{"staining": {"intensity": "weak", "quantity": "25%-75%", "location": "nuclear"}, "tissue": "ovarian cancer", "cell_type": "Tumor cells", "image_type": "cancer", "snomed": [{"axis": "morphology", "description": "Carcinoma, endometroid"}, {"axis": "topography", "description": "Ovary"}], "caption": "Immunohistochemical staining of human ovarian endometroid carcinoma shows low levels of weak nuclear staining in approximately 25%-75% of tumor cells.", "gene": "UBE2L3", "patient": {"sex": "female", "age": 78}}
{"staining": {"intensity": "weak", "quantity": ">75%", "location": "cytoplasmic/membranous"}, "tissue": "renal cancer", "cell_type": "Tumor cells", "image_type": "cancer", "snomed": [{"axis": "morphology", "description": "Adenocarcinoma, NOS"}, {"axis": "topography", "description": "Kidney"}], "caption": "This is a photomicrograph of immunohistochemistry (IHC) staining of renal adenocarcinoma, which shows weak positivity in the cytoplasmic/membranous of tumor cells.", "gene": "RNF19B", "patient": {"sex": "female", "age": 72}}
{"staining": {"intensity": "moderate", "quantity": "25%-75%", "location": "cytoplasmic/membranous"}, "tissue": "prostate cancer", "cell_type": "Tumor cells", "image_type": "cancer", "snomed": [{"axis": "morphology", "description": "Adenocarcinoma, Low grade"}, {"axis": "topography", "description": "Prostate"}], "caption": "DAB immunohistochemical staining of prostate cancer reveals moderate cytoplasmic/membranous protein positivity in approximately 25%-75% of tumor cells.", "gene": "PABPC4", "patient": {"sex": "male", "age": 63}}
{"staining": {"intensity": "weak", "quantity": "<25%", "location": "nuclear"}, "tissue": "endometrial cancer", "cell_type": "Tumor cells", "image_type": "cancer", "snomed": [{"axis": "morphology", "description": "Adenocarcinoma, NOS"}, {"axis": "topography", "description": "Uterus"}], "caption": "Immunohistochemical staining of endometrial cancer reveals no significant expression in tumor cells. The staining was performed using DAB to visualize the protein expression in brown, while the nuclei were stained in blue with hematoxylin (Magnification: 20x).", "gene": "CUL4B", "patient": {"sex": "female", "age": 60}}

ASSIGNMENT: Respond with the exact lines running from the one that contains "is a photomicrograph" through the last line of the data above, and no other lines.

FINISHED EXERCISE:
{"staining": {"intensity": "weak", "quantity": ">75%", "location": "cytoplasmic/membranous"}, "tissue": "renal cancer", "cell_type": "Tumor cells", "image_type": "cancer", "snomed": [{"axis": "morphology", "description": "Adenocarcinoma, NOS"}, {"axis": "topography", "description": "Kidney"}], "caption": "This is a photomicrograph of immunohistochemistry (IHC) staining of renal adenocarcinoma, which shows weak positivity in the cytoplasmic/membranous of tumor cells.", "gene": "RNF19B", "patient": {"sex": "female", "age": 72}}
{"staining": {"intensity": "moderate", "quantity": "25%-75%", "location": "cytoplasmic/membranous"}, "tissue": "prostate cancer", "cell_type": "Tumor cells", "image_type": "cancer", "snomed": [{"axis": "morphology", "description": "Adenocarcinoma, Low grade"}, {"axis": "topography", "description": "Prostate"}], "caption": "DAB immunohistochemical staining of prostate cancer reveals moderate cytoplasmic/membranous protein positivity in approximately 25%-75% of tumor cells.", "gene": "PABPC4", "patient": {"sex": "male", "age": 63}}
{"staining": {"intensity": "weak", "quantity": "<25%", "location": "nuclear"}, "tissue": "endometrial cancer", "cell_type": "Tumor cells", "image_type": "cancer", "snomed": [{"axis": "morphology", "description": "Adenocarcinoma, NOS"}, {"axis": "topography", "description": "Uterus"}], "caption": "Immunohistochemical staining of endometrial cancer reveals no significant expression in tumor cells. The staining was performed using DAB to visualize the protein expression in brown, while the nuclei were stained in blue with hematoxylin (Magnification: 20x).", "gene": "CUL4B", "patient": {"sex": "female", "age": 60}}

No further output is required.